Wireless innovations Next-generation
Online Workshop (WiNOW)
3-7 November, 2025 // Virtual

Lin Dai
City University of Hong Kong

Lin Dai received the Ph.D. degree from Tsinghua University, China. She is now a full professor of Department of Electrical Engineering of City University of Hong Kong. She has broad interests in communications and networking theory, with special interests in wireless communications. Her recent research work focuses on modeling, performance analysis and optimal access design of next-generation mobile communication systems. She received the Best Paper Award at the IEEE WCNC 2007, the IEEE Marconi Prize Paper Award in 2009 and The President’s Award of City University of Hong Kong in 2017. She is a Young Member of Hong Kong Academy of Engineering.

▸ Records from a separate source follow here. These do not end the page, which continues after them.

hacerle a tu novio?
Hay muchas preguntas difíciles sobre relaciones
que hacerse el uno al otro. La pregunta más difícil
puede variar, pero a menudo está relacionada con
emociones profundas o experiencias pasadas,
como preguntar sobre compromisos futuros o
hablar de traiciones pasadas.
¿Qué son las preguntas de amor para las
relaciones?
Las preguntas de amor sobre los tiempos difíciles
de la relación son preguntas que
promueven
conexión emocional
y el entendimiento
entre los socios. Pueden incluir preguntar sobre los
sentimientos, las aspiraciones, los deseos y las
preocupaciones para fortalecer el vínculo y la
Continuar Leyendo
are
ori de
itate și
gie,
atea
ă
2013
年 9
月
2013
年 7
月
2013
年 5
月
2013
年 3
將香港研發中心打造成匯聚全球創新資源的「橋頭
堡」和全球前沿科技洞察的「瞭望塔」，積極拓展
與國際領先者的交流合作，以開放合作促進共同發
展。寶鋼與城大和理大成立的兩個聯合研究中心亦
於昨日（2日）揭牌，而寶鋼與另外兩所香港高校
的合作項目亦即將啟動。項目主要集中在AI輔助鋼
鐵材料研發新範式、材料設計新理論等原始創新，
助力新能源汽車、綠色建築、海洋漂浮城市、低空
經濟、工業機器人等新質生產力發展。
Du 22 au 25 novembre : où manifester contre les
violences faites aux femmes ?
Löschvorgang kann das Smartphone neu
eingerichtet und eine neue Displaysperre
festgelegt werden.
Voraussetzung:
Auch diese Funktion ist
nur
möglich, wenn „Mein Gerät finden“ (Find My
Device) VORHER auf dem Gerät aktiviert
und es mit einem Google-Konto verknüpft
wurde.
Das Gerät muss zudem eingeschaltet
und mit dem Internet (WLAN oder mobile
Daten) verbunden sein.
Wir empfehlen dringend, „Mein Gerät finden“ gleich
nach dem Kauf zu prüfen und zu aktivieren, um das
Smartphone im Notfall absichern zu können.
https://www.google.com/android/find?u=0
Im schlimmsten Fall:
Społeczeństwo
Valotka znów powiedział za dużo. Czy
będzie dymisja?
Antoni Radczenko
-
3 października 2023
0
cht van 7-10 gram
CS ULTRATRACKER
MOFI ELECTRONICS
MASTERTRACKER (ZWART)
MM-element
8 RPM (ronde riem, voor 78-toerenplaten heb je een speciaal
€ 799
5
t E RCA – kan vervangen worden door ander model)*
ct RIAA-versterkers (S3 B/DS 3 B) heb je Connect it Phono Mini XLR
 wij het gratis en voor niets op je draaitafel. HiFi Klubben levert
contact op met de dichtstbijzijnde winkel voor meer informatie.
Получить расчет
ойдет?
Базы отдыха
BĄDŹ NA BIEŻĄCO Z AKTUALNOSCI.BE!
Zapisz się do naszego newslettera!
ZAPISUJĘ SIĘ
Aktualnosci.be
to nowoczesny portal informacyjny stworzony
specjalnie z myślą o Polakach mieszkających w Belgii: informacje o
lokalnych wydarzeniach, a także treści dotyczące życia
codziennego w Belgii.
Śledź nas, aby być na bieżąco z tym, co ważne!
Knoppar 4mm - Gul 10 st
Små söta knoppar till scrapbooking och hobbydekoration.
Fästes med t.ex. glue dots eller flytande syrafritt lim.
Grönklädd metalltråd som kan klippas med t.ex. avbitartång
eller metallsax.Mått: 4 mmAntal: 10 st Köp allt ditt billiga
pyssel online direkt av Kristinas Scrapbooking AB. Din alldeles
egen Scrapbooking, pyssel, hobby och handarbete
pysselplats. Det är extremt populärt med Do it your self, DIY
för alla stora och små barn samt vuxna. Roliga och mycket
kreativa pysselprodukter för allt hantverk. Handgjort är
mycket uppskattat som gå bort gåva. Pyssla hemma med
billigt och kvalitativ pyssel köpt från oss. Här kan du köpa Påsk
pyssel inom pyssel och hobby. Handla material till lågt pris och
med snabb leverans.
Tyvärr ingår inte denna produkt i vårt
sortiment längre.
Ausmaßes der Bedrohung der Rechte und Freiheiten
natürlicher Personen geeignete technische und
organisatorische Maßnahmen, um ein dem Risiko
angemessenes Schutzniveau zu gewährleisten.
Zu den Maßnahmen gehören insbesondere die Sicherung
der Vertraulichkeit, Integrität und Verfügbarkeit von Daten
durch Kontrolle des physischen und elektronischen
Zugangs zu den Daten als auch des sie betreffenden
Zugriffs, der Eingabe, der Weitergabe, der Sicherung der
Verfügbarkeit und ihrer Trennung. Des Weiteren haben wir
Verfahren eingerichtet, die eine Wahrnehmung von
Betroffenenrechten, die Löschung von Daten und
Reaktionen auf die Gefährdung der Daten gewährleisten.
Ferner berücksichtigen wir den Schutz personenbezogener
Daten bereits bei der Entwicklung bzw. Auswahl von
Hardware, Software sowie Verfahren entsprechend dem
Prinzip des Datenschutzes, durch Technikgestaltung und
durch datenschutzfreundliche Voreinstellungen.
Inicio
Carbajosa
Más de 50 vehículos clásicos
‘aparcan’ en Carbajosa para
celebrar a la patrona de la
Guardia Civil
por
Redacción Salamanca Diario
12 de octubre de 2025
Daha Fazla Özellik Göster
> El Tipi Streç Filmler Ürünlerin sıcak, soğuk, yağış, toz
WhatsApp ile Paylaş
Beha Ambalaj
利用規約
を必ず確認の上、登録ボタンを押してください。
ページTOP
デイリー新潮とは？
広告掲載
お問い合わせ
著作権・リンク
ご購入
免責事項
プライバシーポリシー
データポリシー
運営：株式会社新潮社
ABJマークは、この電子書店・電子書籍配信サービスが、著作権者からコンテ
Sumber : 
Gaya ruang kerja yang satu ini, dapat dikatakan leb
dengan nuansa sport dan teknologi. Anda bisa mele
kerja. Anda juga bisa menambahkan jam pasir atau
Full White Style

Talk Title: Intelligent Random Access for Next-Generation IoT Networks

With the new wave of digital revolution, wireless communication networks are experiencing a radical paradigm shift from the conventional human-to-human (H2H) communications to machine-to-machine (M2M) communications. To facilitate the massive access of machine-type devices, random access is expected to play a crucial role in the next-generation Internet-of-Things (IoT) networks.
Thanks to its distributed nature, random access has been widely applied to various wireless networks including 5G cellular networks and WiFi networks. Yet it has long been observed that the performance of random access protocols may significantly degrade under heavy traffic. To improve the design of access strategies, reinforcement learning (RL) based approaches have shown tremendous potential. Due to the lack of theoretical guidance, however, they are often designed in an empirical manner. In this talk, I will demonstrate how to leverage our recently proposed unified theoretical framework to optimize the design of RL-based random access. I will conclude the talk by highlighting the challenges and opportunities for intelligent random access for next-generation IoT networks.